Action item ▸ Condense the paragraph in the flounder gigging thread that begins "I had the Richard P. group" into a bulleted list of its main facts.

━━━ Supplied passage

# Flounder gigging in 30mph winds, gusts to 40mph



## Redfish Rick (Aug 27, 2004)

*4/9/2017*
I had the Richard P. group of 2 onboard tonight. Conditions were horrible, with SE winds at 25-35mph gusting close to 40mph at times, and low tide levels. After a rough boat ride out, we found plenty of clear water and active flounder on the flats. The fish were holding shallow over mud and grass bottom near areas with abundant finger mullet. We ended with a 10 flounder limit by 9:15pm (45 minutes of gigging). The fish were nice size tonight ranging from 15-20".

Tonight is prime example of how the fishing can be very good in poor weather conditions. You just have to know where to find the fish, while keeping everyone safe and dry at the same time. While others stay at home, I am out nearly every night making it happen for my customers.

*Upcoming open dates:
April: 10, 12, 17-20, 23-27
May: 1-4, 7-11, 13-15, 17, 18, 22-24, 29, 31*

I also do "late trips" on request, and this is the best way to get a trip in on short notice when I am already booked.

Visit my Facebook page for daily reports and pictures.

Capt. Rick Hammond
Night Stalker Guide Service - Rockport, Texas
Flounder Gigging Trips
361-229-6053
www.nightstalkerguideservice.com


----------



## pocjetty (Sep 12, 2014)

The guy who built your boat is a friend, and I was by the shop many times watching you guys build and rig it out. I really think you have the best flounder boat in existence.

For those who don't know about it - you can get people out, safely, on nights when most flounder boats just stay at the dock. The fact that you went out in Sunday night is just stunning. I know you have a big air motor on the back, but even I am surprised that you could work in that blow. It was brutal.


----------

━━━━━━
━━━ Extracted information

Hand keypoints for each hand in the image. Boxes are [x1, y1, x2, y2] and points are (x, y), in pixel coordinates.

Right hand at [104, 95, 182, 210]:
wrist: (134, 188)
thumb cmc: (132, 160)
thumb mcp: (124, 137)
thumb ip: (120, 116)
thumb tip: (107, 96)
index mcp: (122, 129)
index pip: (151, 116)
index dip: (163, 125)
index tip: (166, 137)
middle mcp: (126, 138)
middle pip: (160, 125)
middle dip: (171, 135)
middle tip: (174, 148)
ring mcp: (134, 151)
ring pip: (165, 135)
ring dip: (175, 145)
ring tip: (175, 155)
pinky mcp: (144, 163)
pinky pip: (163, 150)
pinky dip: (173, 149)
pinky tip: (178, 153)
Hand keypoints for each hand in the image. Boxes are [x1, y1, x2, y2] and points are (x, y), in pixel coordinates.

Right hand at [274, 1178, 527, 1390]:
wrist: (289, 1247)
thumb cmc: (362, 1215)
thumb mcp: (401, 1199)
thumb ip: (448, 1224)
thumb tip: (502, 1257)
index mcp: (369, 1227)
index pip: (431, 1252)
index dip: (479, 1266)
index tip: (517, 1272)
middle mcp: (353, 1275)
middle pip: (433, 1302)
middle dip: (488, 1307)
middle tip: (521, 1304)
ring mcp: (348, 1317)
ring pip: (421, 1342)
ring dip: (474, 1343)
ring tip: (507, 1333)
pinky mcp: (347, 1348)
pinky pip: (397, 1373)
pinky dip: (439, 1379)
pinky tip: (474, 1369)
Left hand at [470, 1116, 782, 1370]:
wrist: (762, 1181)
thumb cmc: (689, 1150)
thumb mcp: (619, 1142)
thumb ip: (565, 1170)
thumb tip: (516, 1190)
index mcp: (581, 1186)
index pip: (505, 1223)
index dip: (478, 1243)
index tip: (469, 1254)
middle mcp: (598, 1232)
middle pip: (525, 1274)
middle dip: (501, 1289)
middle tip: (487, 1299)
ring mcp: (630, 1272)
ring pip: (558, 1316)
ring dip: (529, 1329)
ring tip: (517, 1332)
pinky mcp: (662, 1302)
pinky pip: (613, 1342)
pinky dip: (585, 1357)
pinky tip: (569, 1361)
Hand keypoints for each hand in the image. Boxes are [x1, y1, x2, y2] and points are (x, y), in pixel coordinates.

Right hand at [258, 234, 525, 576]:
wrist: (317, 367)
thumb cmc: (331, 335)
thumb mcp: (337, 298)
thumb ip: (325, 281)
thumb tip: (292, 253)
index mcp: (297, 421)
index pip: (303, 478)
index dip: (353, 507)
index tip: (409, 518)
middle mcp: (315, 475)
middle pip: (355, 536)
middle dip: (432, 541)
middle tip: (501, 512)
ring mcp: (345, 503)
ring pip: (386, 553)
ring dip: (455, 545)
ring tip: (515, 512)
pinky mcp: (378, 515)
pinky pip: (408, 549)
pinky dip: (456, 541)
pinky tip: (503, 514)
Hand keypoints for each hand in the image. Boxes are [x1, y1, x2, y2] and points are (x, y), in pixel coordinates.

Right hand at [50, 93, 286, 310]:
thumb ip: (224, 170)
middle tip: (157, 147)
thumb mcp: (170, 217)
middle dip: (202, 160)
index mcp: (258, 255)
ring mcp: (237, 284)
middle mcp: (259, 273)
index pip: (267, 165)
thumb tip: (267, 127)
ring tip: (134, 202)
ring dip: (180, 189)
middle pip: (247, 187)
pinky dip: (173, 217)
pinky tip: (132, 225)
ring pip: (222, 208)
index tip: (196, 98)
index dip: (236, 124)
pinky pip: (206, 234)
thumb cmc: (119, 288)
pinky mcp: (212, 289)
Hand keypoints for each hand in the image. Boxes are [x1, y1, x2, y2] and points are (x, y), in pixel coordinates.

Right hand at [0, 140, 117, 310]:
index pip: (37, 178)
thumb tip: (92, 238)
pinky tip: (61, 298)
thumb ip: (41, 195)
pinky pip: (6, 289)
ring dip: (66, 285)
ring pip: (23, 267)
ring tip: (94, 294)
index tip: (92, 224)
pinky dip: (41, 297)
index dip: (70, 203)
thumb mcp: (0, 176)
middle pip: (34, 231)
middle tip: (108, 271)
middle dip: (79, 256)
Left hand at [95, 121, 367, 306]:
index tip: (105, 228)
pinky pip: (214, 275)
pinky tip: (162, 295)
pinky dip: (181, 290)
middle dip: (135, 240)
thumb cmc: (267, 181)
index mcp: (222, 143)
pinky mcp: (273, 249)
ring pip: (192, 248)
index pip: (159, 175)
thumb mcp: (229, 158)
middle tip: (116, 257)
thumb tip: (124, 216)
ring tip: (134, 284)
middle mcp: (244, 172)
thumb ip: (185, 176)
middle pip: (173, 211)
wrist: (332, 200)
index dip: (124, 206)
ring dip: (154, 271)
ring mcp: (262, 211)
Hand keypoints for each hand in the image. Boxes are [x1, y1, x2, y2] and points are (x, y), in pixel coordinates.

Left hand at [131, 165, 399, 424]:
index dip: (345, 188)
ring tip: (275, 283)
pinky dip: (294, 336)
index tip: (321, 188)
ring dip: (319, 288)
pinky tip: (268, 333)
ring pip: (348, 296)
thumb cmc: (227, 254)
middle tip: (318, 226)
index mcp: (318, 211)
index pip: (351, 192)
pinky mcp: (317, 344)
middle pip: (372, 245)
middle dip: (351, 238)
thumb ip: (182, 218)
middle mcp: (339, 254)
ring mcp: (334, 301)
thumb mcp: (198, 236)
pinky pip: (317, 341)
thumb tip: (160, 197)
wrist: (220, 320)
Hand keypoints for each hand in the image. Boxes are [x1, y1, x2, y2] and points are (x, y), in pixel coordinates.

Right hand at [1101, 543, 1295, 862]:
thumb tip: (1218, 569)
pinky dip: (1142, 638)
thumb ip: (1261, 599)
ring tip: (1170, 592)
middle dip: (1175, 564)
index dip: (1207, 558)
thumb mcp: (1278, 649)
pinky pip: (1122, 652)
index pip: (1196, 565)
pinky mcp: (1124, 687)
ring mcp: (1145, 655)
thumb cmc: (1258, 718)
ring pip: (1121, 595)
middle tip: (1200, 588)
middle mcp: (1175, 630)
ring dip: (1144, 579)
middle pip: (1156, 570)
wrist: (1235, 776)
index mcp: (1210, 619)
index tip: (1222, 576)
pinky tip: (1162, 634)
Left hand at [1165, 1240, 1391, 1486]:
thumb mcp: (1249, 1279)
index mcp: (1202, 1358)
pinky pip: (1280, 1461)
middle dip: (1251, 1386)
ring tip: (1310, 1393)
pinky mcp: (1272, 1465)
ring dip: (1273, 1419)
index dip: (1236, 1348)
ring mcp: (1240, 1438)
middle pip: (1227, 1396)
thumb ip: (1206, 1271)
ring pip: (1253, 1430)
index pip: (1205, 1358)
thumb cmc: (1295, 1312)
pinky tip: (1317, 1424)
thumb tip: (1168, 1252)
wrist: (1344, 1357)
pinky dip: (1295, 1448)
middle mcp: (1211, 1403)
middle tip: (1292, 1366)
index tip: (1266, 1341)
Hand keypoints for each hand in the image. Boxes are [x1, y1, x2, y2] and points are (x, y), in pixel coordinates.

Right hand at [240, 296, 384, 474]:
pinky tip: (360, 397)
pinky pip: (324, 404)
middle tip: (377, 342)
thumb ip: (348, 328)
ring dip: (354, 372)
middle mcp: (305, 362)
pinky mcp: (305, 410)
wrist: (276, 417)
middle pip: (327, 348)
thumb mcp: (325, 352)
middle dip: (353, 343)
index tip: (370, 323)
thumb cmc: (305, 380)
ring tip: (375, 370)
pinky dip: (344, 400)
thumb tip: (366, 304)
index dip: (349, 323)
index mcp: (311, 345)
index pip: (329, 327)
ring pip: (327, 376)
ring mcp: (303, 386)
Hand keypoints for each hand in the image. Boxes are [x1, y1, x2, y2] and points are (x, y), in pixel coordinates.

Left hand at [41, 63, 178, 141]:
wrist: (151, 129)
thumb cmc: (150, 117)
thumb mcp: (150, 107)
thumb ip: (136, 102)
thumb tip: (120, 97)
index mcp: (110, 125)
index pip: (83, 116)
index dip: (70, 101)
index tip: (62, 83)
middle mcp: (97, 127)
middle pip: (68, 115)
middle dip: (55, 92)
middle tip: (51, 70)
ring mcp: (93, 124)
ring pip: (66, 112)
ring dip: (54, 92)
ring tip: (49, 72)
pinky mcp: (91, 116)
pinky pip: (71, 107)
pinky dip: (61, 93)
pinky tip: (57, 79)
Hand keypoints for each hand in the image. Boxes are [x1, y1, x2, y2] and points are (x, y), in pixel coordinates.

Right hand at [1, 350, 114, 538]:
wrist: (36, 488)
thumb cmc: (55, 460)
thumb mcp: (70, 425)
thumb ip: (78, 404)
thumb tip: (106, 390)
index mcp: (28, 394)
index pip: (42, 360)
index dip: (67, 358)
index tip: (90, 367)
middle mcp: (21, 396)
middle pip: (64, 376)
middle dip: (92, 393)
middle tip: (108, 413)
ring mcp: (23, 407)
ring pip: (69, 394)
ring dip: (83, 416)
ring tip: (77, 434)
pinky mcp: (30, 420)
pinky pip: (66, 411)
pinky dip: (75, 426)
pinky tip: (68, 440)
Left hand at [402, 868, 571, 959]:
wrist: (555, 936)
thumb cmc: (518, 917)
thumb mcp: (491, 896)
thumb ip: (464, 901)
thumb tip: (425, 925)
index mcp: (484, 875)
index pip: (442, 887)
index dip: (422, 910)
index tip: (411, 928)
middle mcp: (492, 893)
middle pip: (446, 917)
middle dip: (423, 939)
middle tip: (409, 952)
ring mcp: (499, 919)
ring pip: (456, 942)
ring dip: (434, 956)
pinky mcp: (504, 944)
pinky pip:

━━━━━━

Your solution ▸
- Group of 2 (Richard P.) on board
- Conditions: SE winds 25-35 mph, gusts near 40 mph, low tide
- After a rough ride out, found clear water and active flounder on the flats
- Fish held shallow over mud and grass bottom near plentiful finger mullet
- Reached a 10-flounder limit by 9:15 pm, after 45 minutes of gigging
- Fish measured 15-20"